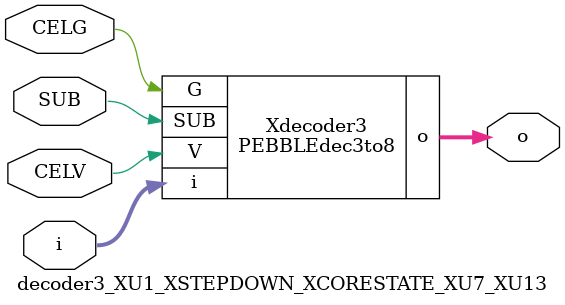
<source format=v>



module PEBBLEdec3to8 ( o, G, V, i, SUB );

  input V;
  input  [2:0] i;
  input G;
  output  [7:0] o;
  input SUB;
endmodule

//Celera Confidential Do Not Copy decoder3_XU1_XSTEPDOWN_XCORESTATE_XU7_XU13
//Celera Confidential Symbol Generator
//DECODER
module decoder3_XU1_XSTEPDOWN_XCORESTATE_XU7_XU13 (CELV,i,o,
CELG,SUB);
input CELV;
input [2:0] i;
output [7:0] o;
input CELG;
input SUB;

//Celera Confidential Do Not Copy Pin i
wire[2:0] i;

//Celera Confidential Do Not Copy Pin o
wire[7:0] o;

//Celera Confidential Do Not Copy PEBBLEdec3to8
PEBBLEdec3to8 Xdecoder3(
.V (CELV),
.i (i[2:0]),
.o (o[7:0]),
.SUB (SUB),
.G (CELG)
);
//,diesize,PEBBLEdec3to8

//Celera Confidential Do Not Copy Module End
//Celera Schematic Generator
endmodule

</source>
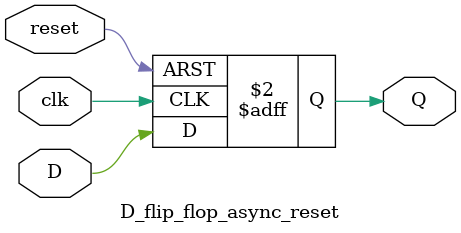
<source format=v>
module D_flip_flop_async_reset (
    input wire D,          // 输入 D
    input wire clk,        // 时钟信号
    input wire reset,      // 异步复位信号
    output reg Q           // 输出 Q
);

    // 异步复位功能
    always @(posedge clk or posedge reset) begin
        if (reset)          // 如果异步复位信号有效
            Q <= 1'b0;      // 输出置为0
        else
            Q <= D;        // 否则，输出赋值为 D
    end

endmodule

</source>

☆ ☆ ☆ ☆

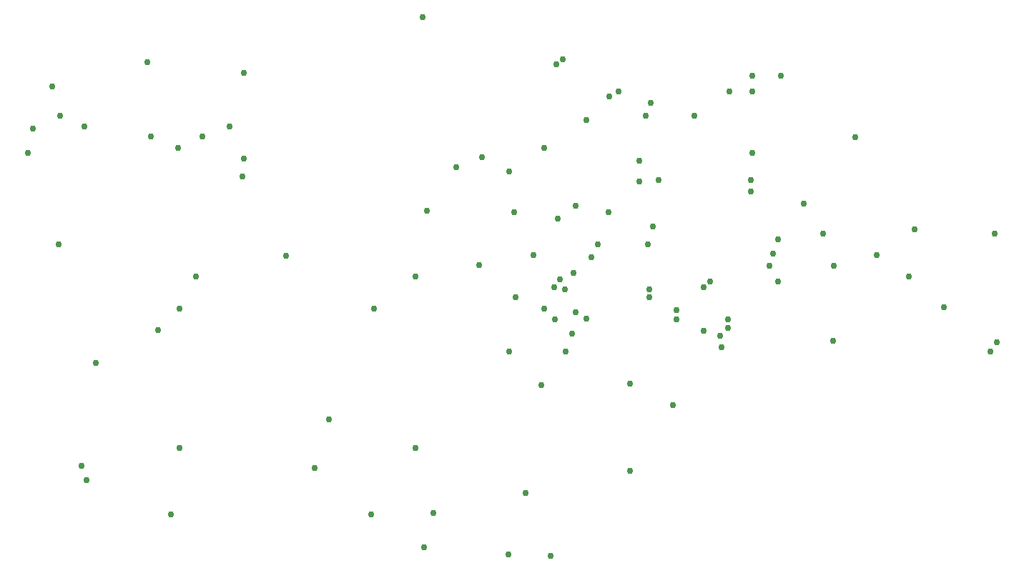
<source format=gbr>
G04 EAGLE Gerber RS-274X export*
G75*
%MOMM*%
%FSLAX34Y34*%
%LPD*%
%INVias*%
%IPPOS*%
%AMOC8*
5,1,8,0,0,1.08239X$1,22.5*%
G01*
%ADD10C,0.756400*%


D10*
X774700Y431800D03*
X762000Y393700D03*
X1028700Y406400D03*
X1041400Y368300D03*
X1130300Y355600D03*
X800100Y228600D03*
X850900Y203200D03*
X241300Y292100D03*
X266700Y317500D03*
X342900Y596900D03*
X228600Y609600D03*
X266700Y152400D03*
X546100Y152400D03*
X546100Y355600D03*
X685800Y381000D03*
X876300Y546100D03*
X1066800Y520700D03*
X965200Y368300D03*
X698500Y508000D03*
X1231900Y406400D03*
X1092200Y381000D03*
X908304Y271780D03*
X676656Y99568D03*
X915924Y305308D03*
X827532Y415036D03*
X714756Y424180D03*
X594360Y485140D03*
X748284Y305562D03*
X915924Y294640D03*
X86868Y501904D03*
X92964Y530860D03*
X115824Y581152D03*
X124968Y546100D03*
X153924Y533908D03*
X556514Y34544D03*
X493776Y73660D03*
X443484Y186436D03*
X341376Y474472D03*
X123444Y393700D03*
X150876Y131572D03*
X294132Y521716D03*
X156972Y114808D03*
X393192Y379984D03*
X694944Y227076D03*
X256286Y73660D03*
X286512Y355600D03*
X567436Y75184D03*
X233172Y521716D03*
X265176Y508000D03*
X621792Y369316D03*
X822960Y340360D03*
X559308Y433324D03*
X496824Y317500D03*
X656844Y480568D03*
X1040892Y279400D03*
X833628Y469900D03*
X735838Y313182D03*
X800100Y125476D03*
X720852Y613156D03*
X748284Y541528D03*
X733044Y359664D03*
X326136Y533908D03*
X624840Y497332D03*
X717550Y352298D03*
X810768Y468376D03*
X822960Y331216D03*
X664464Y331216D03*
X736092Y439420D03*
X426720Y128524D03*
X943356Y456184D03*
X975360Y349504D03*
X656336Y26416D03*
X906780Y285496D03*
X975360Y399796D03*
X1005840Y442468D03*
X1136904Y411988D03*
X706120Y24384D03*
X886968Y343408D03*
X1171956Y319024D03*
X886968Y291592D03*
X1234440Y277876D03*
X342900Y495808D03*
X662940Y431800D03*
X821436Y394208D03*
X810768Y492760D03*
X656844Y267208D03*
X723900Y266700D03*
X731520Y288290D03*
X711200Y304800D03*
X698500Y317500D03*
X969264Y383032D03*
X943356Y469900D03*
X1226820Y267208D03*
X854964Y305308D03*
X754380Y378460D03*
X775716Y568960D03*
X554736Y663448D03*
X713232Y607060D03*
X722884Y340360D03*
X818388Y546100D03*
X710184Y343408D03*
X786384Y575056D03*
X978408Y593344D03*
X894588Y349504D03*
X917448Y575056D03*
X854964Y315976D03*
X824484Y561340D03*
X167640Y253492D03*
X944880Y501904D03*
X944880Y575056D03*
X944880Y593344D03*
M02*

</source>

☆ ☆ ☆ ☆

### EXERCISE DIRECTIONS
Check each line above for the word "input" and copy every line that has it.

### YOUR RESPONSE
  input V;
  input  [2:0] i;
  input G;
  input SUB;
input CELV;
input [2:0] i;
input CELG;
input SUB;
    input wire D,          // 输入 D
    input wire clk,        // 时钟信号
    input wire reset,      // 异步复位信号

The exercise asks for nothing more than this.